A vida nas fazendas primitivas do sertão pernambucano
Jornal de Arcoverde - Novembro/Dezembro de 2011 - pág.3
A vida nas fazendas primitivas do sertão pernambucano
Pedro Salviano Filho
No final de novembro de 2011 estive passeando em Arcoverde,
Pedra, Buíque e Sertânia, visitando parentes e amigos, revendo a nossa região.
Os pratos típicos, entre outras coisas, me trouxeram recordações da infância
ali vivida e também a curiosidade sobre a origem de usos e costumes de hoje,
que tento esclarecer a seguir.
Procurar entender a cultura, a tradição etc. nos remete ao
início do desbravamento e ocupação da terra. As primitivas fazendas dos colonizadores
das caatingas do nordeste tiveram evolução diferente. Algumas, pela localização
e ou pela influência exercida pelos seus proprietários, evoluíram para
povoações, vilas e cidades. Para entender melhor os nossos costumes se faz
necessário uma revisão do que foi vivido pelos nossos antepassados.
No livro “Moxotó Brabo” (Rio, 1979, pág. 27), o memorialista
(nascido e criado em Alagoa de Baixo = Sertânia) Ulysses Lins de Albuquerque
revela com maestria como era a vida naquelas velhas fazendas da nossa região: “Nelas
mourejavam, segregados do mundo, aqueles homens corajosos que se aventuravam à
conquista dos sertões desertos, enfrentando os gentios e as feras! A caça
abundante - queixadas, veados, tatus, emas etc. - atraíam os que se dispunham a
acompanhar o pioneiro que ali se fixara com o título a garantir-lhe a posse de
longos tratos de terra virgem. Mais tarde, escravos de Angola e de Guiné eram
trazidos do litoral, e casebres de moradores e modestas senzalas iam dando
àquelas estâncias primitivas uns ares de aldeia. Os cantos nostálgicos dos
filhos da África e as toadas dos caboclos, ao repinicar da viola, espalhavam
pelos ares uma mensagem de melodia que despertava as almas para a emoção e o
enternecimento. Não raro, o som de uma zabumba percutia longe... e, em breve os
mulatos e caboclos estavam a tocar pífanos de taboca, organizando, assim, o
rústico conjunto musical com que alegravam o ambiente. O coco e o samba
apareciam nas senzalas, e as quadrilhas e polcas já eram dançadas na
casa-grande.
Os negros cultivavam as roças e na casa de farinha depositavam a
mandioca para ser triturada no caititu e transformada no precioso alimento -
tão caluniado pelos nutrólogos citadinos - que ainda hoje constitui a base
alimentar daquela gente sadia e forte - a farinha de mandioca.

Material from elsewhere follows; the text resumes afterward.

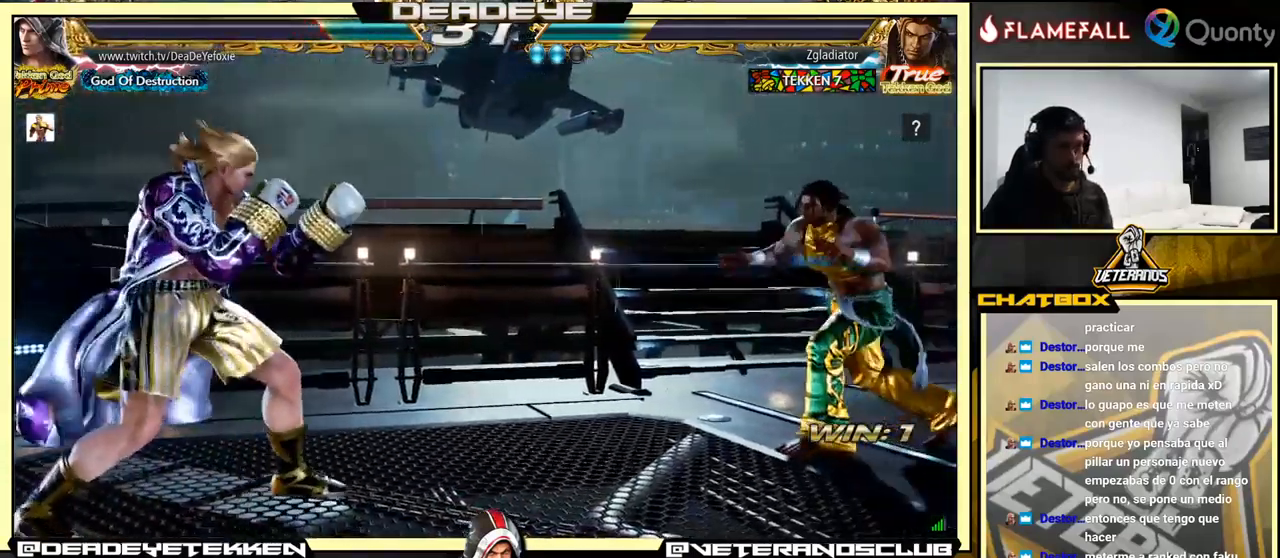
{"buttons": [], "left_stick": "right", "events": [[217, "TRIANGLE", "down"], [217, "left_stick", "down-right"], [350, "CROSS", "down"], [350, "TRIANGLE", "up"], [483, "left_stick", "right"], [500, "CROSS", "up"]]}
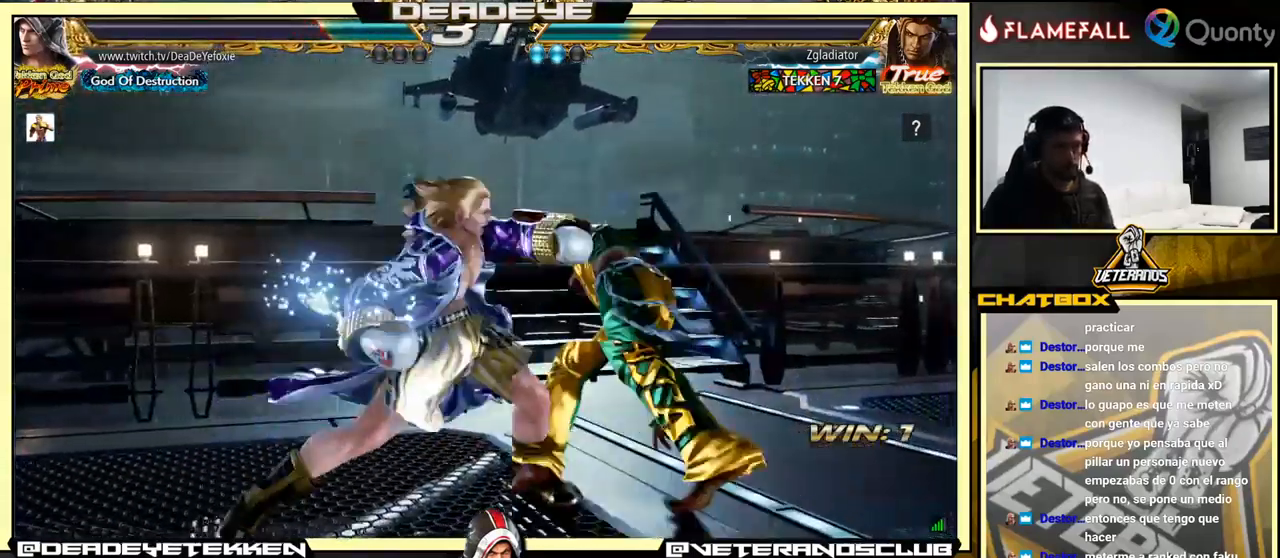
{"buttons": ["SQUARE"], "left_stick": "center", "events": [[83, "left_stick", "down"], [133, "left_stick", "down-left"], [450, "SQUARE", "down"], [450, "left_stick", "center"]]}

Um moinho de pedra era instrumento indispensável em todas as fazendas,
para quebrar o milho e com ele preparar-se o xerém. Um pilão de madeira
funcionava diariamente: duas pessoas, cada uma com a sua "mão de
pilão", pisavam alternadamente, o café torrado (a rubiácea apareceu ali um
pouco antes do meado do século XIX), ou desolhavam o milho para o mungunzá.
O sabão da terra era feito com sebo, cinza de juazeiro e potássio.
Fabricava-se também o azeite da mamona, para iluminação, antes do aparecimento
do querosene. Alguns fazendeiros mandavam ensinar aos próprios filhos e
escravos mais habilidosos certos ofícios; e por eles eram feitos chinelos,
alpercatas, roupas de couro para vaqueiro, arreios, etc., bem como mesas,
tamboretes, e até carretões de boi.
Colheres de pau, gamelas, caçuás, grajaus - tudo os negros engendravam,
para uso próprio e dos senhores, e às vezes por encomenda dos vizinhos.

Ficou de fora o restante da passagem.